DATASET EXTRACT:

╭──

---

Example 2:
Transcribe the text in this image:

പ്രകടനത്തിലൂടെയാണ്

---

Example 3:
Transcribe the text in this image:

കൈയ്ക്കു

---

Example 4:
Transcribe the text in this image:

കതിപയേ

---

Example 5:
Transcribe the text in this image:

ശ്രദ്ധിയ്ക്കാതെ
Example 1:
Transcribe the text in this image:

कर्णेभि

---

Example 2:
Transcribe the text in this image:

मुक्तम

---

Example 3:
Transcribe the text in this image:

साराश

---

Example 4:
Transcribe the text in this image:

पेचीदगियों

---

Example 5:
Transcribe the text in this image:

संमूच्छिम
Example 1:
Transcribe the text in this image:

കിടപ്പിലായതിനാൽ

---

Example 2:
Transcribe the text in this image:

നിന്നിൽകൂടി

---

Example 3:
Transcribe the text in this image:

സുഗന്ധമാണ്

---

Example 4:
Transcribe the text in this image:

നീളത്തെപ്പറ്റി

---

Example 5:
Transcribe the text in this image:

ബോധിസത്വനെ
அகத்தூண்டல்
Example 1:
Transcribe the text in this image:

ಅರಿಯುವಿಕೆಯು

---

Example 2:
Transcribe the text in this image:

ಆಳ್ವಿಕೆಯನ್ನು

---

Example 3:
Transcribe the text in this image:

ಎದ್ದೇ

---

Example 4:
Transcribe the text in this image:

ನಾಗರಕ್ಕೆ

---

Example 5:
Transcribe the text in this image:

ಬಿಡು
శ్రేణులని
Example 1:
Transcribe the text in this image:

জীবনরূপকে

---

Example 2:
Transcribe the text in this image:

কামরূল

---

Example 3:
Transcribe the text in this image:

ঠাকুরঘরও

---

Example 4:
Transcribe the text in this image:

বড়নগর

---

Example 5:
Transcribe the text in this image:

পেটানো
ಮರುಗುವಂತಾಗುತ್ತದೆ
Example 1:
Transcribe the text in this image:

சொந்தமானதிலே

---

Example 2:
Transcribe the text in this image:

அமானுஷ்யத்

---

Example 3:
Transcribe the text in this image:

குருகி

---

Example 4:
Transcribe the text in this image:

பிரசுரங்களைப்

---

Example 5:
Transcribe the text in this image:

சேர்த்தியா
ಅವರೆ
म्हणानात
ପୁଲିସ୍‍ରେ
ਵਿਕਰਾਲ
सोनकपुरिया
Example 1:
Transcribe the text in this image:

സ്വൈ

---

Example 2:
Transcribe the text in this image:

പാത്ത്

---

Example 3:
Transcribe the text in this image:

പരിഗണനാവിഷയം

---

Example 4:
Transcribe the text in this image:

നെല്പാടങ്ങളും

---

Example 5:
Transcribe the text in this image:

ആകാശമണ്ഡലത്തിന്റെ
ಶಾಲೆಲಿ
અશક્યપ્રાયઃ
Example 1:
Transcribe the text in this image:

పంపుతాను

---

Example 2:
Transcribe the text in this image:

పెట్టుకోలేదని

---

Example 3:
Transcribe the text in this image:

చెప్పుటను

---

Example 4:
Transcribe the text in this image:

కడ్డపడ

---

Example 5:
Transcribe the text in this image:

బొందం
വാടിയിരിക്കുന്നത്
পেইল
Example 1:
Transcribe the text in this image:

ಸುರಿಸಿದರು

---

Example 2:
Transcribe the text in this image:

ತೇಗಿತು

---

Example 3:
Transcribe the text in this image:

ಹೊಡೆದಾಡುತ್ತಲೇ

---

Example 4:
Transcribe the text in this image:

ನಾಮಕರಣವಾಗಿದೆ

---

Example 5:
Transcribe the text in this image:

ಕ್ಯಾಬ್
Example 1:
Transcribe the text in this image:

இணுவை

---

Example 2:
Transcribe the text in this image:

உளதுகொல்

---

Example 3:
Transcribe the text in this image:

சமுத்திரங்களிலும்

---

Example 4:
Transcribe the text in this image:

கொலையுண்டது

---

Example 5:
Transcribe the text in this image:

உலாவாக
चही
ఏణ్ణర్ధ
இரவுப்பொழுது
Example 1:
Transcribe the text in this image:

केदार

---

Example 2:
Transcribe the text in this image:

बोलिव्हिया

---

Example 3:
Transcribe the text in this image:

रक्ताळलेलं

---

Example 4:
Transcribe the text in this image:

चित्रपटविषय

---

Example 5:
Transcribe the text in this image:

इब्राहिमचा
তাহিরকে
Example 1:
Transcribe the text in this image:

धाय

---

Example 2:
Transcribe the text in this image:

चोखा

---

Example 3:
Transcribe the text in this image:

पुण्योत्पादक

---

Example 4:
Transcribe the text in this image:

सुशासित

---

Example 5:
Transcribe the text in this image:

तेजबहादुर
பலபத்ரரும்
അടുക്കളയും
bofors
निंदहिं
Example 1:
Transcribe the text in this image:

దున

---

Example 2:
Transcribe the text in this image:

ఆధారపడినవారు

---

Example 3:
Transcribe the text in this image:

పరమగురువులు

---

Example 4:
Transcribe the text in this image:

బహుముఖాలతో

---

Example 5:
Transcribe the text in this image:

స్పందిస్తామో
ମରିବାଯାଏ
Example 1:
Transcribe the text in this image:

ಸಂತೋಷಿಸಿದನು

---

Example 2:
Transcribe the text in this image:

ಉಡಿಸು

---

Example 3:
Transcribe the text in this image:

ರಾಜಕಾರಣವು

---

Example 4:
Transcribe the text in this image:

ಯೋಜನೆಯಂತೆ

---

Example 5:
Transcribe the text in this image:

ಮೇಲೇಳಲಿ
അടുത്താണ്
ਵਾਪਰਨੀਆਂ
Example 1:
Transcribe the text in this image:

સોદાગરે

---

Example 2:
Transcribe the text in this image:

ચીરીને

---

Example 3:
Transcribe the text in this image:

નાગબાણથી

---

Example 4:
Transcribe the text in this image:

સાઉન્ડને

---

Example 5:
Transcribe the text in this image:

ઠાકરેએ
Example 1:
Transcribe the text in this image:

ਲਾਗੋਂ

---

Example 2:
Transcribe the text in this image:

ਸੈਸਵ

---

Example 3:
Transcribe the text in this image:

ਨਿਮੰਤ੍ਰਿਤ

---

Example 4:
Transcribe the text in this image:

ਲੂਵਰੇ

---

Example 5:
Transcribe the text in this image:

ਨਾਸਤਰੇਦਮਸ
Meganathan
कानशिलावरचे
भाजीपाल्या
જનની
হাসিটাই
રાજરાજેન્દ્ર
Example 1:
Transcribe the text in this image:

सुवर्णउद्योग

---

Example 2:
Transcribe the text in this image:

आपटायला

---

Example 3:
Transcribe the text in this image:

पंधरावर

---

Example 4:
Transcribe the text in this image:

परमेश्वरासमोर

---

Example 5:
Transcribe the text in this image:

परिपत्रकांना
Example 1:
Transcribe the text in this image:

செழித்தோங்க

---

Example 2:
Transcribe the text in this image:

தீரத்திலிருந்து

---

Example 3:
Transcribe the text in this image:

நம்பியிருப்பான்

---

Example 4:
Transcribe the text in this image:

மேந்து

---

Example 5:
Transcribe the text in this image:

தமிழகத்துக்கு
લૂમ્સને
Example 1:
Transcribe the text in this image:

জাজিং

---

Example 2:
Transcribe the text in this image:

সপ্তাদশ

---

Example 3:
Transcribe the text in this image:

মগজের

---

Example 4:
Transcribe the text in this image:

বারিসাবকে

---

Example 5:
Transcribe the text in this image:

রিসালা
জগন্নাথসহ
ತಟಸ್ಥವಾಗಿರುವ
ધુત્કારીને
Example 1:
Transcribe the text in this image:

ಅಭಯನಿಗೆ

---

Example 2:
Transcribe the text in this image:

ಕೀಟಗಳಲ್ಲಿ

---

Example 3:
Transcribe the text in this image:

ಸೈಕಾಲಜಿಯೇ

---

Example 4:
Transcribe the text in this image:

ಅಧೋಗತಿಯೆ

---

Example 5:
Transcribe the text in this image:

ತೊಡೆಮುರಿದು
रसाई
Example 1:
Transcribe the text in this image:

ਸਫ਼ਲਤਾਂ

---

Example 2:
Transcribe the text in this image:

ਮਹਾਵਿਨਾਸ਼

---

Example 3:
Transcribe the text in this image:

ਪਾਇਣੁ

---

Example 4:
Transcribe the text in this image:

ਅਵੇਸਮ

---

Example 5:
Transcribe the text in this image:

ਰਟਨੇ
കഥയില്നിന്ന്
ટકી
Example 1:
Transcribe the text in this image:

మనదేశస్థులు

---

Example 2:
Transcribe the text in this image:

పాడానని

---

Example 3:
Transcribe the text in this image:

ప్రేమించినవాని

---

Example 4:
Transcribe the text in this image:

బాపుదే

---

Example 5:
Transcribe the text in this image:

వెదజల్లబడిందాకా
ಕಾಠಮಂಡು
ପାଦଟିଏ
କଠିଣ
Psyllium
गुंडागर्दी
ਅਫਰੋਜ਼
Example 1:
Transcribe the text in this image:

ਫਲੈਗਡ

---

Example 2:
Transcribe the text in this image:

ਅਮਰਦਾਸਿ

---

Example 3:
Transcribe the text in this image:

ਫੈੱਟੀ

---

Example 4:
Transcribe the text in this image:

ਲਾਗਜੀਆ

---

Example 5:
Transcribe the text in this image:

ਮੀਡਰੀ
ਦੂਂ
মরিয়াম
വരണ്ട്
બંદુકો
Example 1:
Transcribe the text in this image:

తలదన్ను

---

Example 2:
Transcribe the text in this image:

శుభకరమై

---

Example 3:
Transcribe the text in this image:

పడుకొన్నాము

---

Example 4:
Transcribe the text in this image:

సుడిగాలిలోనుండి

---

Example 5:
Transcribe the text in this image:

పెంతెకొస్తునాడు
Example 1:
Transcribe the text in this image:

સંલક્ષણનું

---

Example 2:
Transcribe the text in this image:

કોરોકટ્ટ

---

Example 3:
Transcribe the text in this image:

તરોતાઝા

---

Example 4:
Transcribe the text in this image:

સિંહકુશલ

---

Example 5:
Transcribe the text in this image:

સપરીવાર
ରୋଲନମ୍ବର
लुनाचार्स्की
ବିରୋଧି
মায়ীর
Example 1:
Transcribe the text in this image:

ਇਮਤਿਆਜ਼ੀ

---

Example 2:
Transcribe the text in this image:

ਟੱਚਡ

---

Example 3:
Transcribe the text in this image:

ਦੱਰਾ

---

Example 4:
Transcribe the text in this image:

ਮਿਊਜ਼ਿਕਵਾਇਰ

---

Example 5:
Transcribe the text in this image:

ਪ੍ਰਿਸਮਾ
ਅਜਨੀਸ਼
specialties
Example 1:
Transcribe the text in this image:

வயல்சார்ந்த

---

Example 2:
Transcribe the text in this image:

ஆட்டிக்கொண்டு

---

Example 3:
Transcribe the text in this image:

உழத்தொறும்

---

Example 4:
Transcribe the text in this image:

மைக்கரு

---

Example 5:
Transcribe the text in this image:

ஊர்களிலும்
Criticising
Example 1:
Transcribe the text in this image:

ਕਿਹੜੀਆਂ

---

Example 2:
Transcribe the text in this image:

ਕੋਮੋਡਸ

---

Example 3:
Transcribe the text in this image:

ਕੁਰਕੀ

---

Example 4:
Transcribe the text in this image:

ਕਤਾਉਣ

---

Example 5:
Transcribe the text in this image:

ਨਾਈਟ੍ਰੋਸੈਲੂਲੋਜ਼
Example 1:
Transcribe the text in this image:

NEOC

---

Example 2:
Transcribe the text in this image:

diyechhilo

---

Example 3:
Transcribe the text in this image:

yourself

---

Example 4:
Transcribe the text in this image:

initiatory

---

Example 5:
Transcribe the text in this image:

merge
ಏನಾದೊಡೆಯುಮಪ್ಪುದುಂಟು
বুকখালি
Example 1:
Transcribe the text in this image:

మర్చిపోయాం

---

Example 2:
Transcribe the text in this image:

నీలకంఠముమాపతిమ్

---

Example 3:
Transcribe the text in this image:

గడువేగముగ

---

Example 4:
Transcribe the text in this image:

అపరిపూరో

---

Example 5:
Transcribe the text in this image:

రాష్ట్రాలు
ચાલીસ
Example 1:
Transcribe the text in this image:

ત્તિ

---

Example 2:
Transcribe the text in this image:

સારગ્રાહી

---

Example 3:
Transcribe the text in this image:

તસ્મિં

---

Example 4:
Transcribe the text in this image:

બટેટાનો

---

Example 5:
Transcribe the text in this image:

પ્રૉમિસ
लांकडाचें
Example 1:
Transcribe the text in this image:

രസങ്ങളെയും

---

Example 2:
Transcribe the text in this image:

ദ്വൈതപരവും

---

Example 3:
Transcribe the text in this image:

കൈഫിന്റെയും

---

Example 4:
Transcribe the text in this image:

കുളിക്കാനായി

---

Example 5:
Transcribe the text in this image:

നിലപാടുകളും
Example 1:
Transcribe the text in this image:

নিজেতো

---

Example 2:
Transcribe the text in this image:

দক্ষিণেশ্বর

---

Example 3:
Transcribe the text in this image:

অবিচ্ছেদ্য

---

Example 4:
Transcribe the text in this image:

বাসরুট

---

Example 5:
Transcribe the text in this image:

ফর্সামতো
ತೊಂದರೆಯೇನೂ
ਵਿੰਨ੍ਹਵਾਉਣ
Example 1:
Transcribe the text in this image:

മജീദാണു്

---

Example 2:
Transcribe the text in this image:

╰──

Copy the records word for word, from the very start through the line that contains "ശ്രദ്ധിയ്ക്കാതെ", and include that line.

---

Example 2:
Transcribe the text in this image:

പ്രകടനത്തിലൂടെയാണ്

---

Example 3:
Transcribe the text in this image:

കൈയ്ക്കു

---

Example 4:
Transcribe the text in this image:

കതിപയേ

---

Example 5:
Transcribe the text in this image:

ശ്രദ്ധിയ്ക്കാതെ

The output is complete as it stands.